● **Exercise requirements**:
a. Summarize the research news page in three sentences.
b. According to the research news page, who supervises Karl Sallin's work?
c. Continue the research news page from its final sentence.

[[ Excerpted text open ]]

Science communication in "knowledge landscapes"
[2014-03-06] Researchers and scientists need to communicate new knowledge to society. Previously, the discussion on this communication process has focused on dialoge between scientists on the one hand, and policy makers and the public on the other. In a recent paper, Anna Lydia Svalastog togehter with Joachim Allgaier, Lucia Martinelli and Srecko Gajovic suggest that today, researchers, PR consultants, interest groups, policy makers and lay people interact on the Internet, creating "knowledge landscapes" where knowledge is interrelated, framed and shaped.
In the article, they focus specifically on "bio objects" (such as stem cells and chimeras) and science communicaiton in relation to citizenship and personalized medicine.
Read article in the Croatian Medical Journal
Karl Sallin will study pervasive refusal syndrome as a disorder of conciousness
[2014-01-24] Despite severe symptoms apparently affecting consciousness, pervasive refusal syndrome has received little attention from neuroscience. Dr Karl Sallin has initiated a collaboration between clinicians and neuroscientists in order to study PRS as a disorder of consciousness.
Karl Sallin is a paediatric resident at Astrid Lindgren Children’s Hospital, Karolinska University Hospital. He is on the hospital’s Ethics committee and he is also a member of the Swedish Society of Medicine’s Ethics committee. Karl Sallin holds a degree in Philosophy from the University of Cambridge where his main foci were on the philosophy of mind, language and mathematics. In his clinical work Karl Sallin has come across children suffering from pervasive refusal syndrome (PRS).
Consciousness is with few exceptions considered a phenomenon of the brain and The Human Brain Project endeavours to create a simulation of the human brain. A traditional philosophical line of argument stresses that giving an account of the qualitative aspect of consciousness – evades a solution within natural science. Can modern neuroscience avoid this problem and still contribute to the understanding of consciousness?
In his work, Dr Karl Sallin is sponsored by the Human Brain Project and supervised by Professor Kathinka Evers at CRB and Associate Professor Predrag Petrovic at the Karolinska Institute. Senior Professor Hugo Lagercrantz acts as Karl Sallin’s mentor.
Pretend play can facilitate treatment and improve quality of life for children with cancer
[2014-01-15 ] In health care, and particularly in children’s cancer care, it is difficult for children to gain a sense of understanding , control and involvement . This may cause fear and discomfort.
Pretend play is crucial to children's development, understanding, learning and wellbeing. When a child is exposed to various traumas in life, such as extensive medical treatment and hospital care, the importance of pretend play may prove to be central for the relief of frustration and anxiety.
An international collaboration involving experienced researchers, clinicians and ethics researchers, will examine if pretend play have a positive effect on children aged 3-10 years, and their integration in the treatment and decision-making processes regarding their cancer.
The initial study will involve interviews with sick children and their parents, in order to identify what it is that causes frustration and fear.
Subsequently ten children who have been diagnosed with cancer will be given an opportunity to participate in a pretend play intervention, with eight individual sessions, together with a play facilitator.

[[ Excerpted text closed ]]
[[ Record extracts open ]]

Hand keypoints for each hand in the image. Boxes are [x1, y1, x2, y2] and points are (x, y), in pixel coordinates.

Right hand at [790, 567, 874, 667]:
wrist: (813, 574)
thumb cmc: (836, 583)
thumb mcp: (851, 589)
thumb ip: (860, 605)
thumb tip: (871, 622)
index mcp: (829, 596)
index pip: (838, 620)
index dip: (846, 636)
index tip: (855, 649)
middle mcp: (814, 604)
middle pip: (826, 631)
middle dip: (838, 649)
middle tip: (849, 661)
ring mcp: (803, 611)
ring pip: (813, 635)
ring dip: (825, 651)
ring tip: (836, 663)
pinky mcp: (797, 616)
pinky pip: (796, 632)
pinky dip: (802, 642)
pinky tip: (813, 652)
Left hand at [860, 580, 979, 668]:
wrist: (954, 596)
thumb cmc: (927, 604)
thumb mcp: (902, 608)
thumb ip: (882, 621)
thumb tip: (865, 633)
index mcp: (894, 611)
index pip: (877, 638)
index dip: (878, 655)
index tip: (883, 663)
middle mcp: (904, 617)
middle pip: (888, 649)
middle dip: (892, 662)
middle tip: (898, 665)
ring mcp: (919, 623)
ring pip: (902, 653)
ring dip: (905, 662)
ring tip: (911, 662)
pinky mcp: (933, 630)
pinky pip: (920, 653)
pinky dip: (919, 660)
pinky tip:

[[ Record extracts closed ]]

● **Responses by task**:
a. Anna Lydia Svalastog and three co-authors suggest that researchers, PR consultants, interest groups, policy makers and lay people now interact on the Internet, creating "knowledge landscapes" where knowledge is interrelated, framed and shaped, with a focus on bio objects such as stem cells and chimeras. Dr Karl Sallin, a paediatric resident at Astrid Lindgren Children's Hospital, has started a collaboration between clinicians and neuroscientists to study pervasive refusal syndrome as a disorder of consciousness. An international collaboration will examine whether pretend play has a positive effect on children aged 3-10 with cancer and on their integration in treatment and decision-making.

b. Professor Kathinka Evers at CRB and Associate Professor Predrag Petrovic at the Karolinska Institute.

c.
A control group of ten children will be given an opportunity to play in a more conventional manner, with puzzles and colouring books. The aim is to measure and compare the propensity for anxiety reactions and perceived quality of life, with the aid of psychological measuring instruments.
- To help children with cancer aqquire a sense of understanding and control is ethically imperative, Mats Hansson, Director of CRB, comments.
The research project is a collaboration between Uppsala University, Uppsala University Hospital, Case Western Reserve University in Cleveland and the University of Hamburg .
Too quiet on the ethical and social implications of genetic testing
[2013-12-16] 99 US dollars will buy you a genetic test and information about what diseases you are at risk of developing in the future. But there is not enough discussion on the ethical and social implications of genetic testing.
After a vigorous marketing campaign from the company 23and Me, the Food and Drug Administration (FDA) recently demanded that the marketing of genetic tests should stop. The tests are not considered reliable, and there are significant risks to be considered.
Genetic testing will undoubtedly play an increasingly important role in the future. Genetic risk information is very complex and it is yet unclear how that type of information can and will be managed wisely.
In an article, published in Dagens Medicin, Mats G. Hansson , Professor of Biomedical Ethics and Jan-Eric Litton, professor of Biomedical Computing, calls for a broader discussion about the ethical and social aspects of genetic testing.
They also note that there is no scientific evidence nor any knowledge of how people actually react to or handle genetic risk information.
CRB has recently been granted funds for an extensive research program on the ethics of genetic risk information . The program is led by Mats G. Hansson.
See marketing video from 23andMe here.
Read Pär Segerdahl's post in the Ethics Blog.
Michele Farisco studies ethical and legal issues surrounding disorders of conciousness
[2013-12-12] CRB proudly adds Michele Farisco to its international and multidisciplinary profile. Michele Farisco will study ethical and legal issues emerging from neuroscientific investigations of disorders of consciousness.
Michele Farisco holds a degree in Philosophy from University of Naples, L'Orientale in 2003, a PhD in Ethics and Anthropology, History and Foundation from University of Lecce in 2008 and a Master degree in Biolaw from the University of Rome Lumsa in 2009.
He spent an exchange grant from the European Neuroscience and Society Network within the European Science Foundation joining the Coma Science Group of the University of Liège in Belgium.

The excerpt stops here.